Читали ли вы письмо Антокольского о французской живописи . Оно перепечатано в «Северном вестнике». Он пишет там об акварелях Тиссо из жизни Христа и совершенно верно замечает, что то, что сделал Тиссо, сделано Ивановым 40 лет тому назад. То же будет и с картинами Ге. Лет через 100 иностранцы попадут, наконец, на ту простую, ясную и гениальную точку зрения, на которой стоял Ге, и тоже задним числом какой-нибудь русский критик догадается, что то, что кажется таким новым и гениальным, уже 100 лет было показано людям нашим художником Ге, которого мы не поняли. Очень жалею о полном нашем разногласии.
С совершенным уважением ваш
Лев Толстой.
238. В. Е. Генкелю
1894 г. Августа 11. Ясная Поляна.23 августа 1894 г.

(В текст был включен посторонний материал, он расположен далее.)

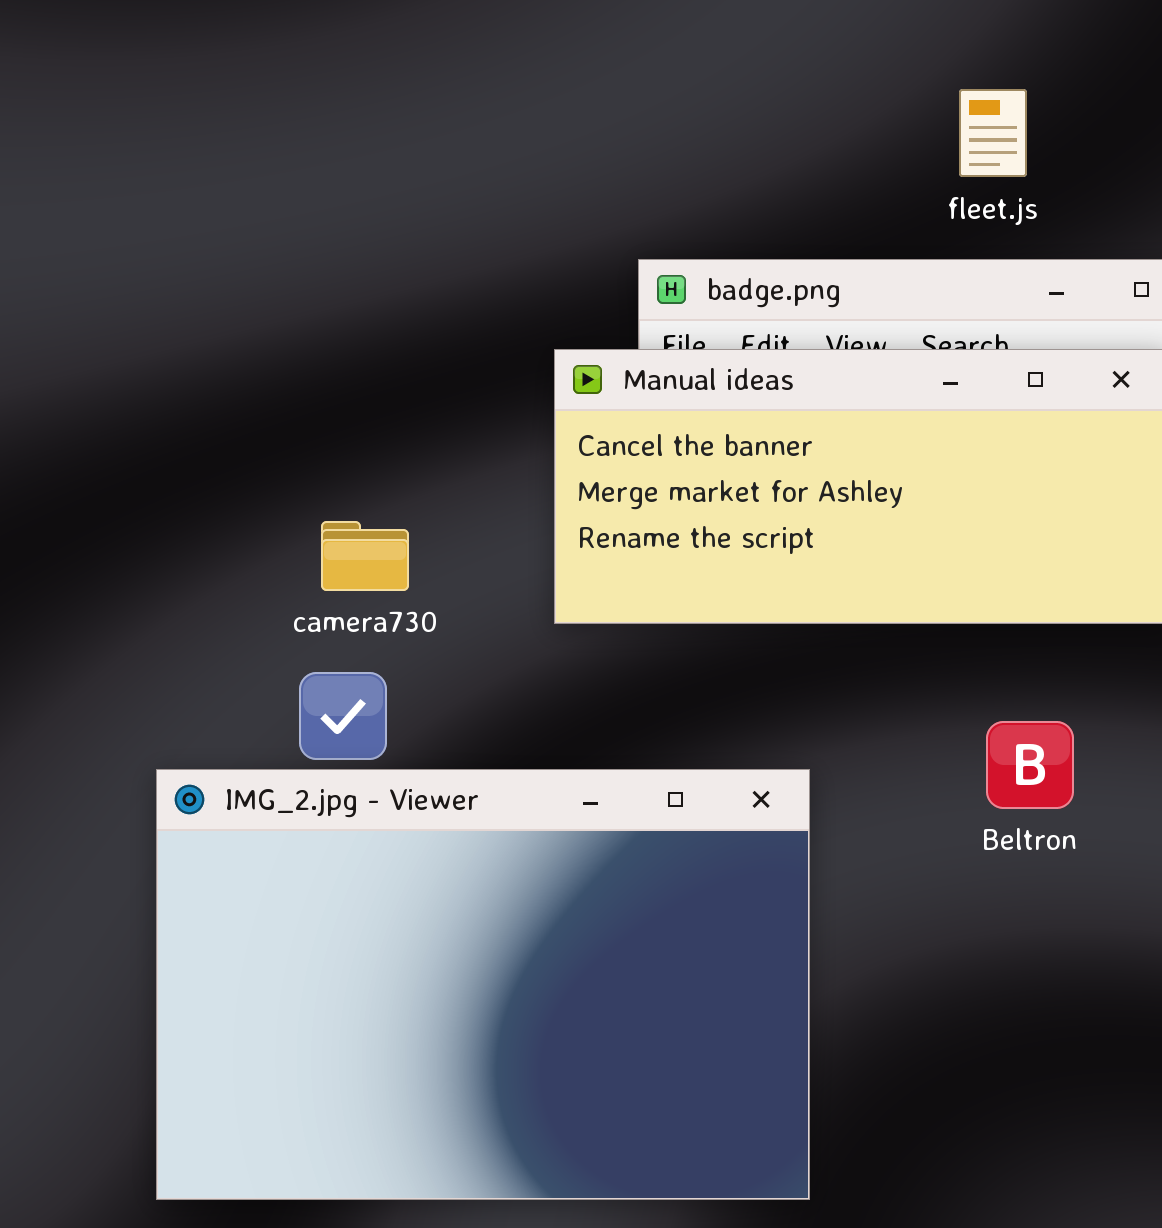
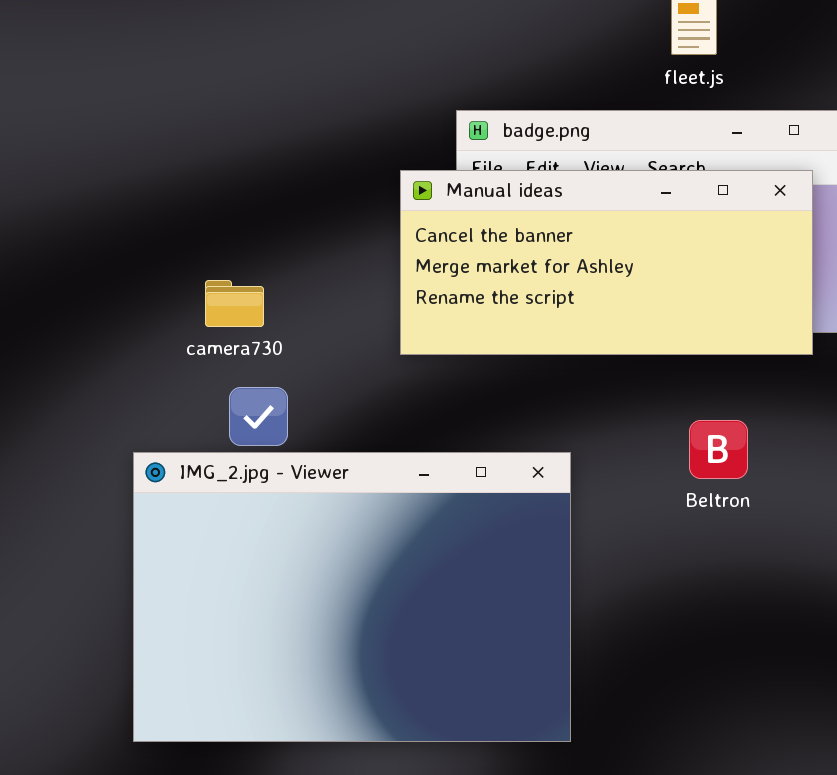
camera730: [321,521,409,591] -> [205,280,264,327], moved

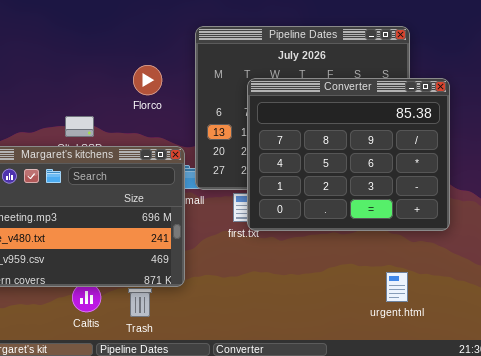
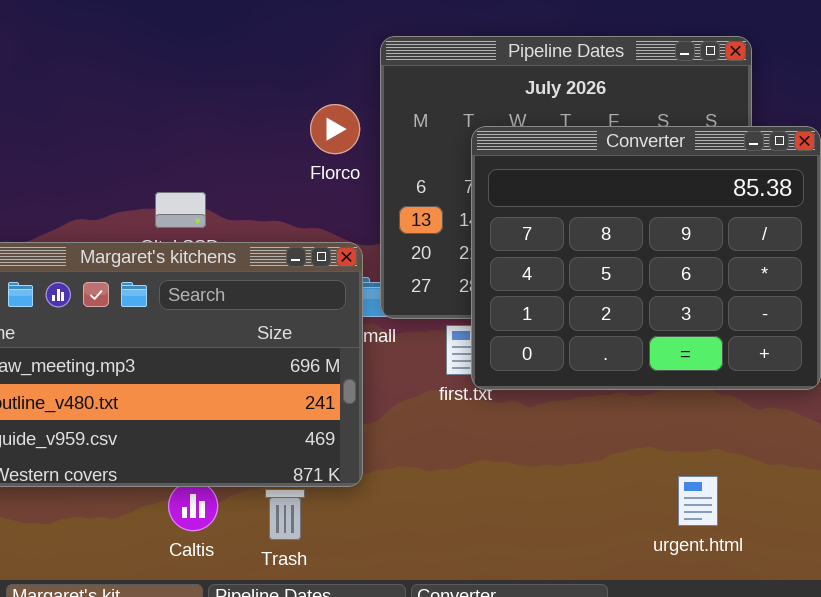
Florco: [133,65,162,95] -> [310,104,360,154], moved
urgent.html: [386,272,408,302] -> [678,476,718,526], moved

Милостивый государь Василий Егорович,
Я получил ваше письмо и вырезку из журнала — «Zukunft» . Сведения, которые вы сообщаете мне об отношении редактора к вашему переводу, так же как и бывшие пререкания между Берлинским бюро и вашим издателем, и еще множество подобных же поступков со стороны различных издателей и переводчиков побудили меня к написанию прилагаемого письма, которое вы бы меня очень обязали, переведя и поместив в одну или несколько немецких газет. Очень желал бы, чтобы ваш перевод был принят журналом . Перевод этой статьи давно был сделан г-жой Бер, но издатель отказался печатать ее, так как она вышла по-французски. С совершенным уважением, готовый к услугам
Лев Толстой.
239. Редактору иностранной газеты
1894 г. Августа 11? Ясная Поляна.
Милостивый государь.
Покорно прошу вас дать место в вашей газете следующему моему объявлению:
В последнее время большинство сочинений моих печатается не в России, а в иностранных переводах. Право перевода я предоставляю без всякого ограничения всякому, кто пожелает взять на себя труд перевода. Но, желая распространения между людьми своих мыслей, я желаю вместе с тем и правильного воспроизведения их. А между тем весьма часто случается, во-первых, то, что переводчики переводят или с неверной рукописи, или с перевода же на другом языке, часто очень неверного, а во-вторых, то, что сами переводчики иногда так плохо знают русский язык, а иные и тот, на который переводят, что совершенно извращают подлинник, и, в-третьих, то, что господа издатели, иногда произвольно соединяя несколько статей под одним заглавием, часто заменяют данные мною заглавия своими и часто исключают то, что им не нравится или почему-нибудь неудобно для печатания, объявляя иногда при этом, что это их издание есть единственное разрешенное автором. Ввиду всего этого считаю нужным объявить, что, предоставляя по-прежнему всем и каждому право переводить и пользоваться моими сочинениями, как кому угодно, я для тех, которые желали бы читать мои сочинения в их настоящем виде, впредь буду выделять от других ошибочных и неточных переводов те, которые я признаю правильными — указанием на то, что эти переводы сделаны с одобренных мною текстов и с моего согласия. Примите, милостивый государь и т. д.